The blinking red light at 12th and Jackson streets has got some residents seeing red.

"I don't think it's a good idea, they should have left the lights in," Steve Spurbeck said. "There's too much confusion."

It's the same story at 27th Street and Cleveland Avenue.

"This is going to be an accident waiting to happen. There's no one coming to a complete stop," local business owner Byron Smith said.

Everybody is talking about the city's first phase of their traffic light project - replacing 37 high-pedestrian traffic light areas with stop signs and blinking red lights. City officials admit the change isn't for drivers.

"These are going to benefit the pedestrian more than the driver. But when it comes down to it, our interest is in the safety of the people in Kansas City," Sean Demory with Kansas City Public Works said.

And the city is hearing about it. Councilman Jermaine Reed said his phone has been ringing off the hook, but he said it's a work in progress.

"I have gone through and done my own windshield survey and seen the stop signs and many of the changes," Reed said. "Right off the top of my head, I don't know if it's a good idea or bad idea just yet."
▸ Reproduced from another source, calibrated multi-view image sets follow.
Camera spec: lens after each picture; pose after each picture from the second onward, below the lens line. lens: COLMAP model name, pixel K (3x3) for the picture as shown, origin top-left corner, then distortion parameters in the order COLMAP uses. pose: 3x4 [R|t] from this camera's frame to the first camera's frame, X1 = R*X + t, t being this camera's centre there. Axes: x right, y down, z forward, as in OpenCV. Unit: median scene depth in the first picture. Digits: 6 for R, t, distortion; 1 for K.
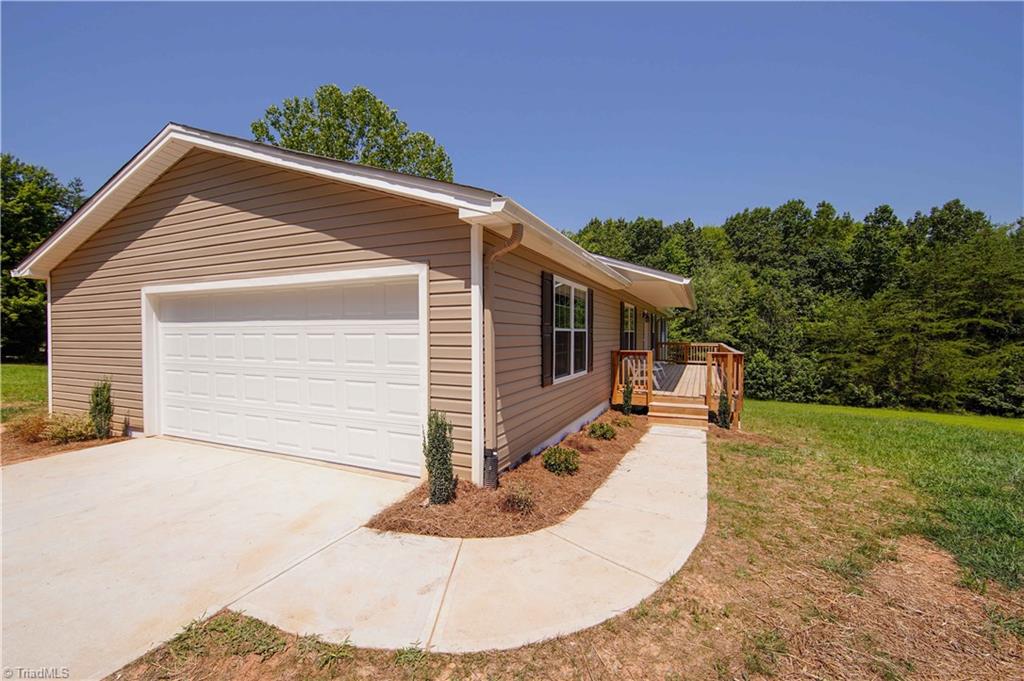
lens RADIAL K [[419.3, 0, 512.0], [0, 419.3, 340.5], [0, 0, 1]] dist [-0.000142, 0.000074]
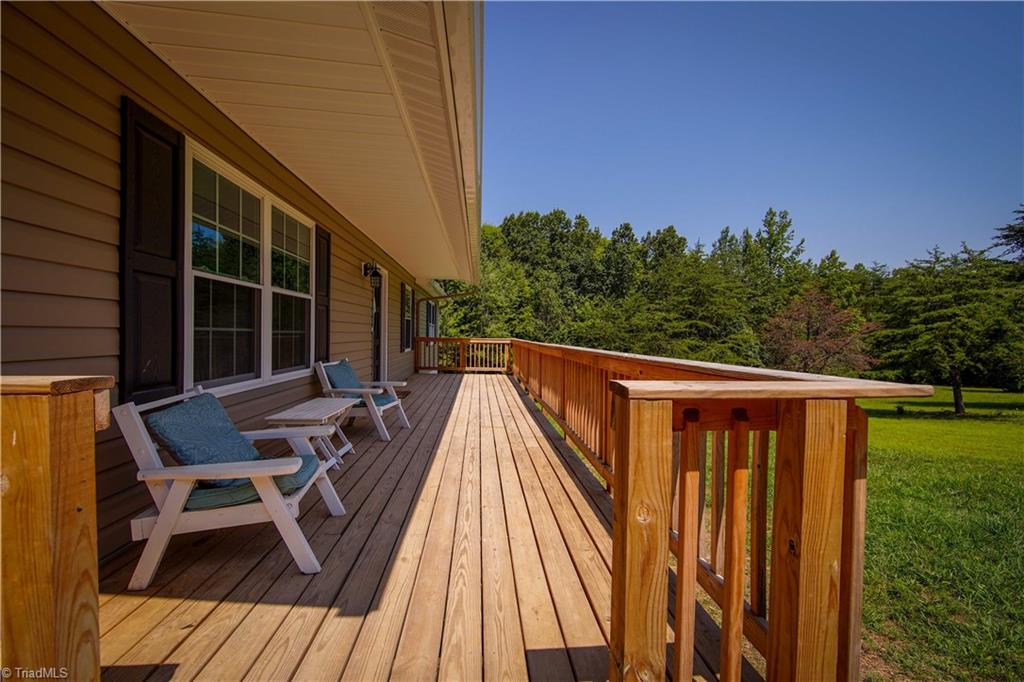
lens RADIAL K [[419.3, 0, 512.0], [0, 419.3, 341.0], [0, 0, 1]] dist [-0.000142, 0.000074]
pose [[0.859343, 0.013065, 0.511232, 0.028570], [-0.010964, 0.999915, -0.007125, 0.013193], [-0.511282, 0.000518, 0.859413, 0.152784]]
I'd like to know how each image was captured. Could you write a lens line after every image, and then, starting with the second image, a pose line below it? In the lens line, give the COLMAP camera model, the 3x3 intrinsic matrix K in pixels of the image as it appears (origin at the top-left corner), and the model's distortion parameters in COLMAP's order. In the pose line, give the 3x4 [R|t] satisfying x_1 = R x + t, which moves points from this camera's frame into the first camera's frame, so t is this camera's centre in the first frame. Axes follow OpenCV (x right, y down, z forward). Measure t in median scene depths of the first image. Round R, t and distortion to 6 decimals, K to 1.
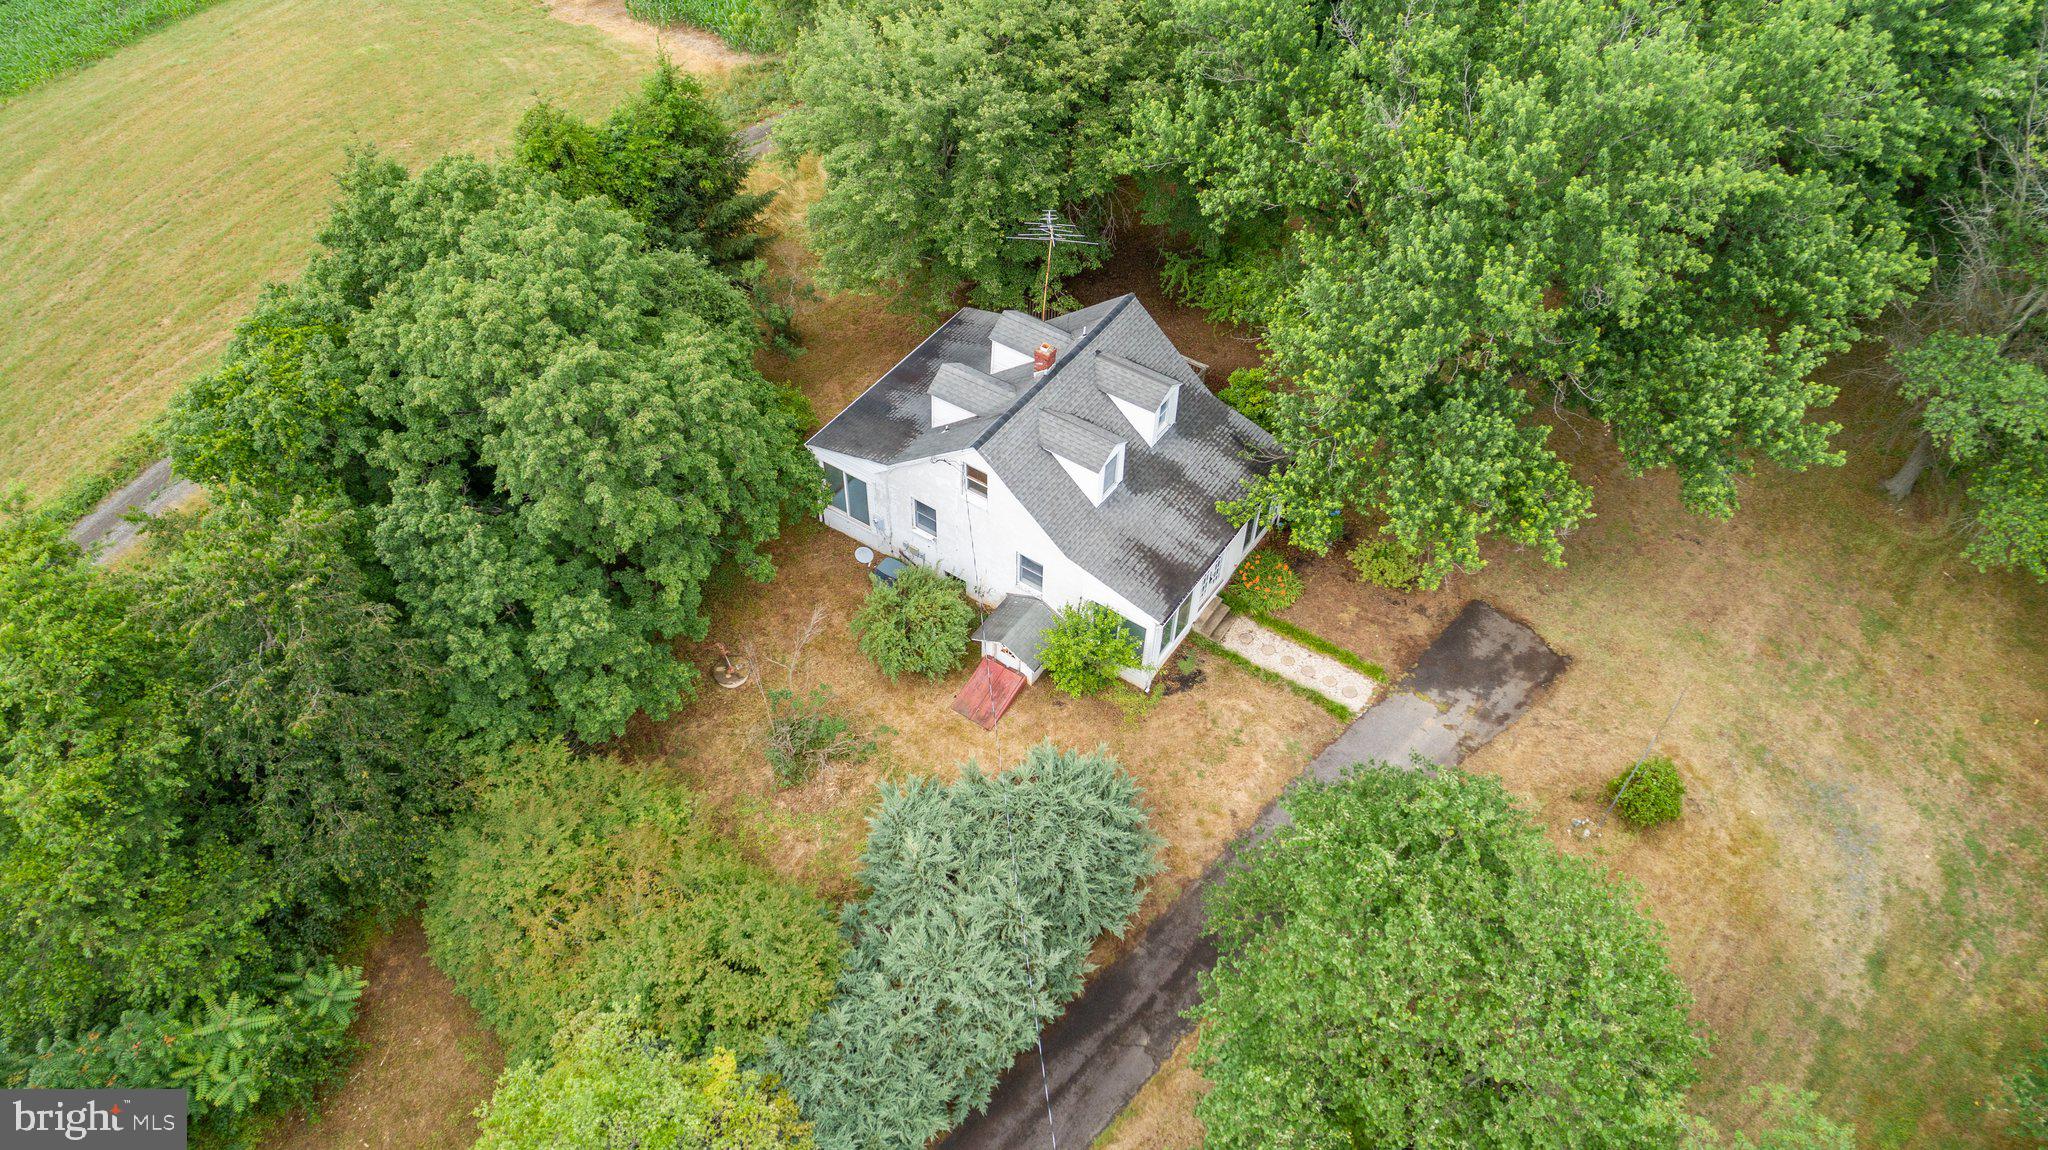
lens RADIAL K [[1384.0, 0, 1022.6], [0, 1384.0, 576.9], [0, 0, 1]] dist [-0.008823, 0.008260]
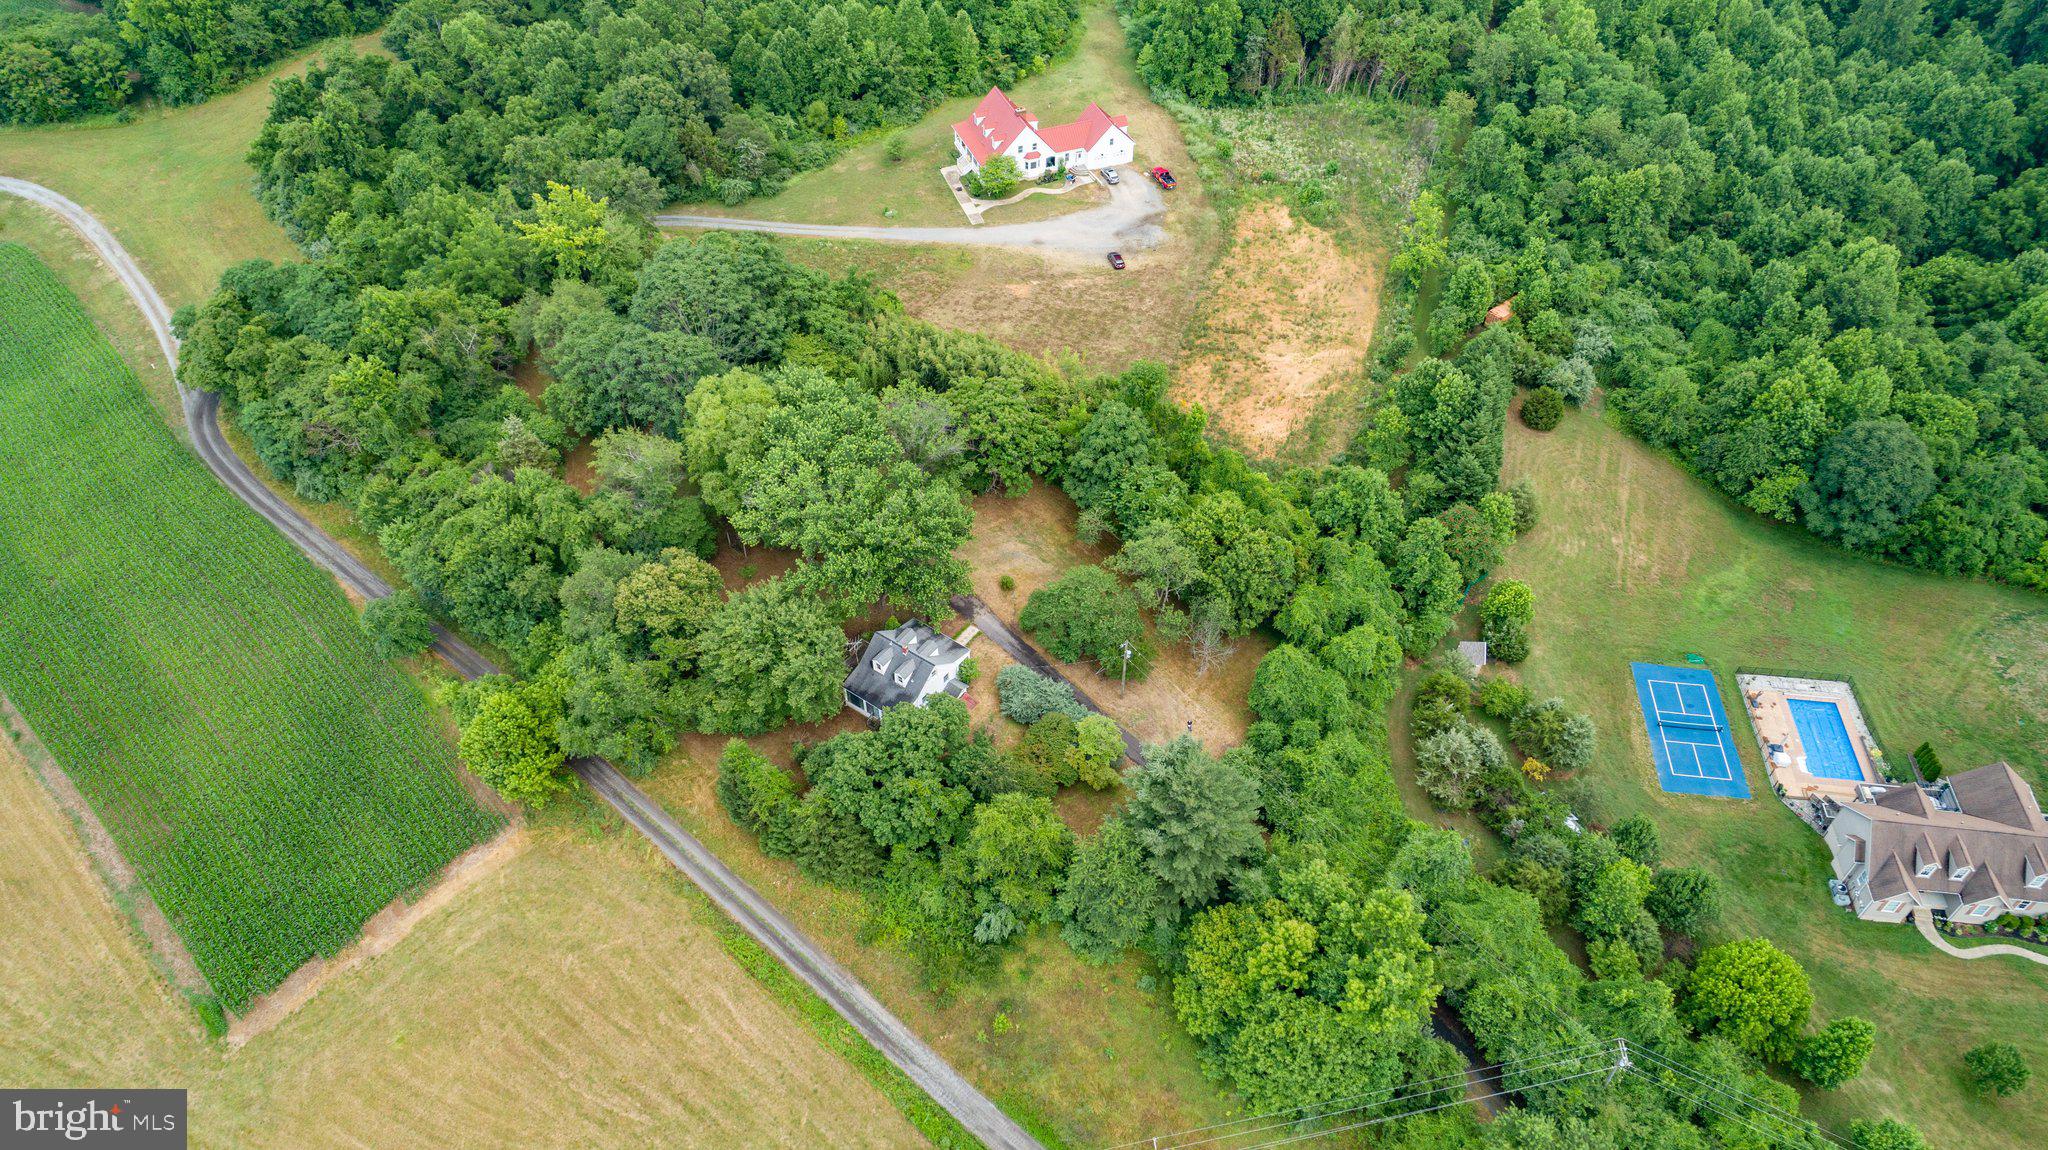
lens RADIAL K [[1384.0, 0, 1022.2], [0, 1384.0, 571.3], [0, 0, 1]] dist [-0.008823, 0.008260]
pose [[0.037066, -0.727200, 0.685424, -2.436054], [0.746640, 0.476035, 0.464672, -1.795160], [-0.664195, 0.494541, 0.560601, -1.465612]]
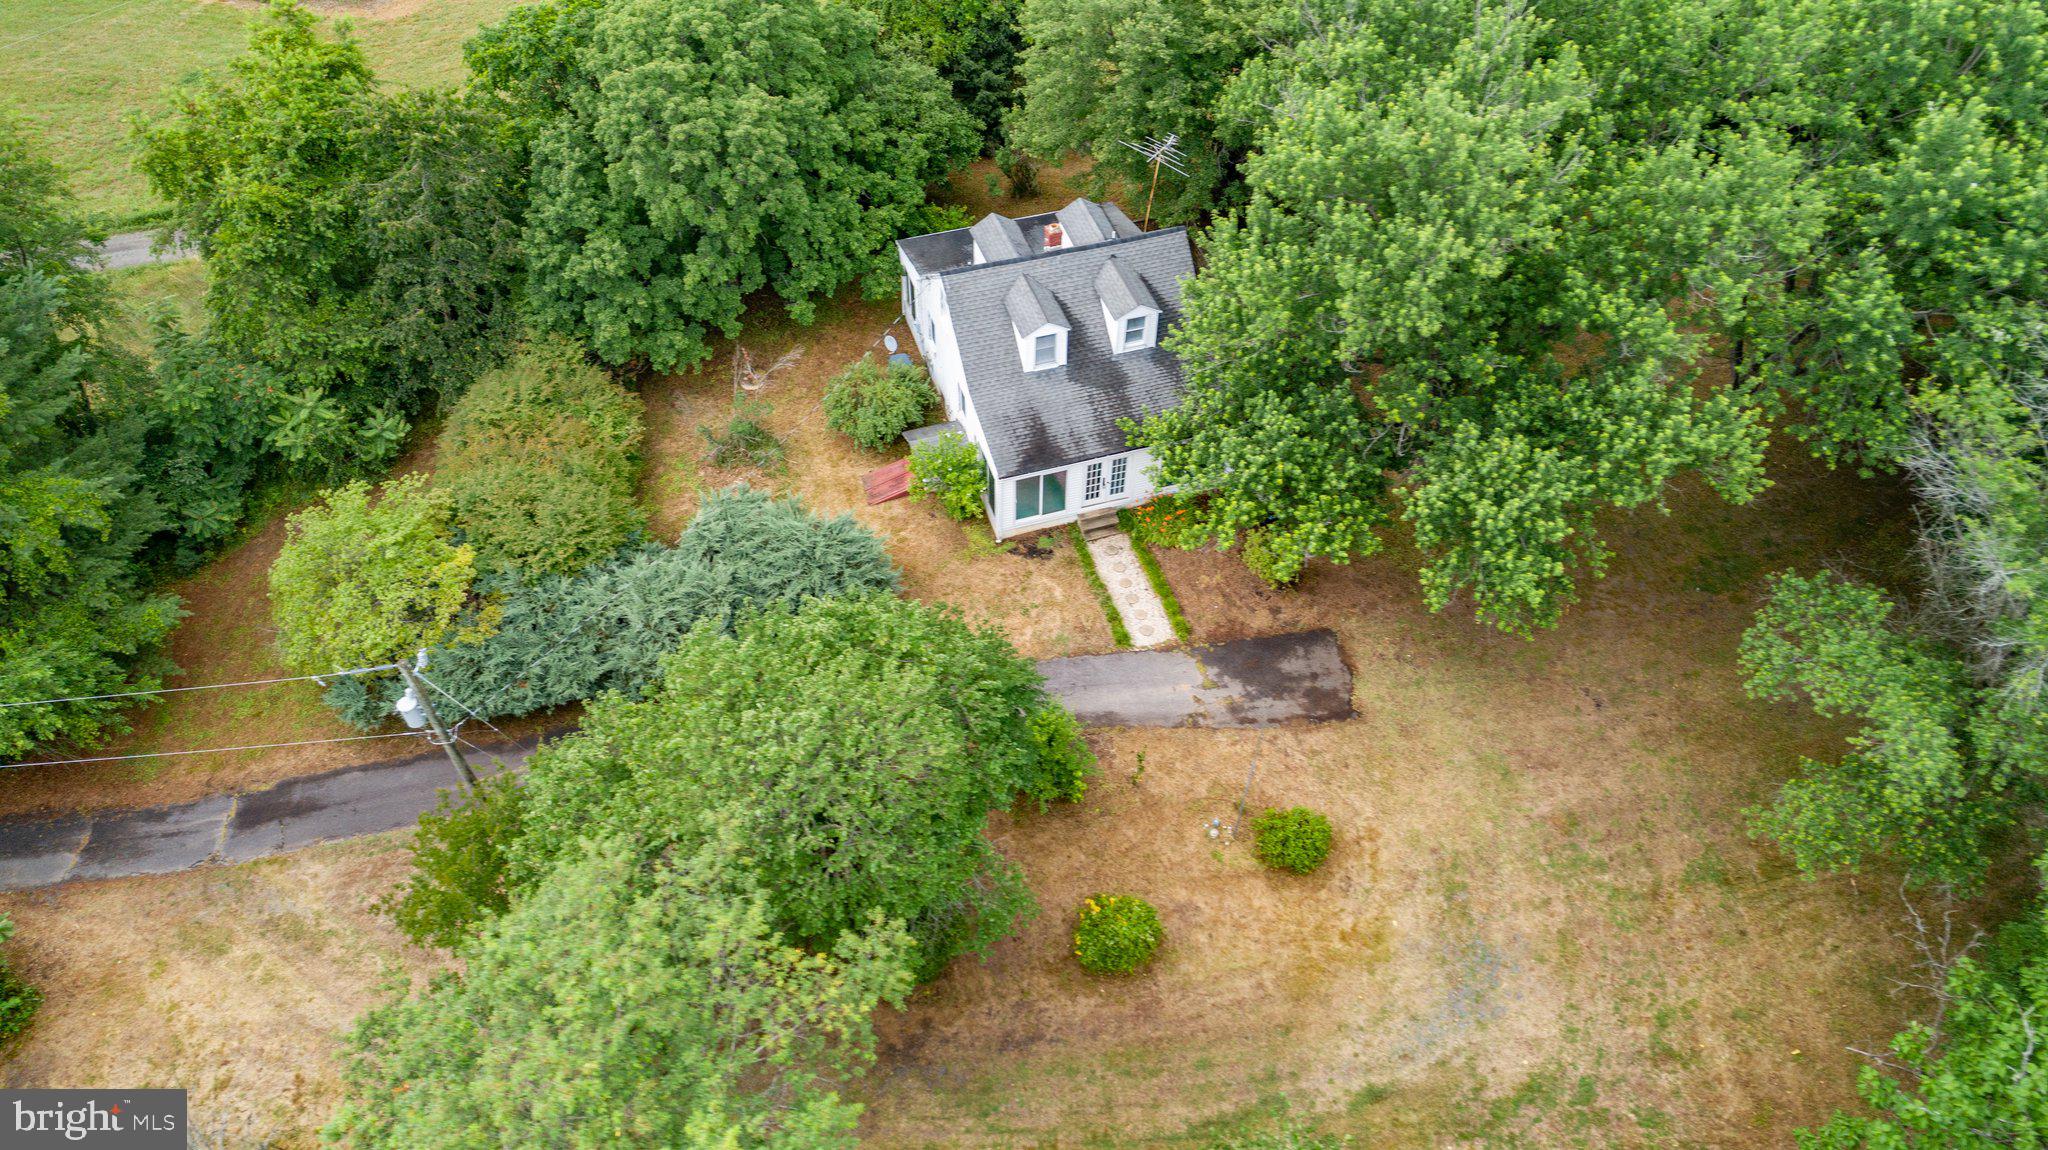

Some drivers do think it's a good idea.

"It makes it safe. A lot of people will be driving wild, especially the youngsters out here," Kevin Riley said.

The mayor said the changes also help the environment because there are less idling cars.

"It's making sure we are being as environmentally sound as we possibly can, but it also has a safety component to making sure that the lights themselves are not contributing to accidents or problems with people," said Kansas City, MO, Mayor Sly James.

Public Works said they will spend the next two weeks looking at the updates and will makes changes to the system as needed.

Residents wanting information on the traffic signal changes can attend a public meeting on the traffic lights Monday at 6 p.m. at the Samuel U. Rodgers Health Center at 825 Euclid.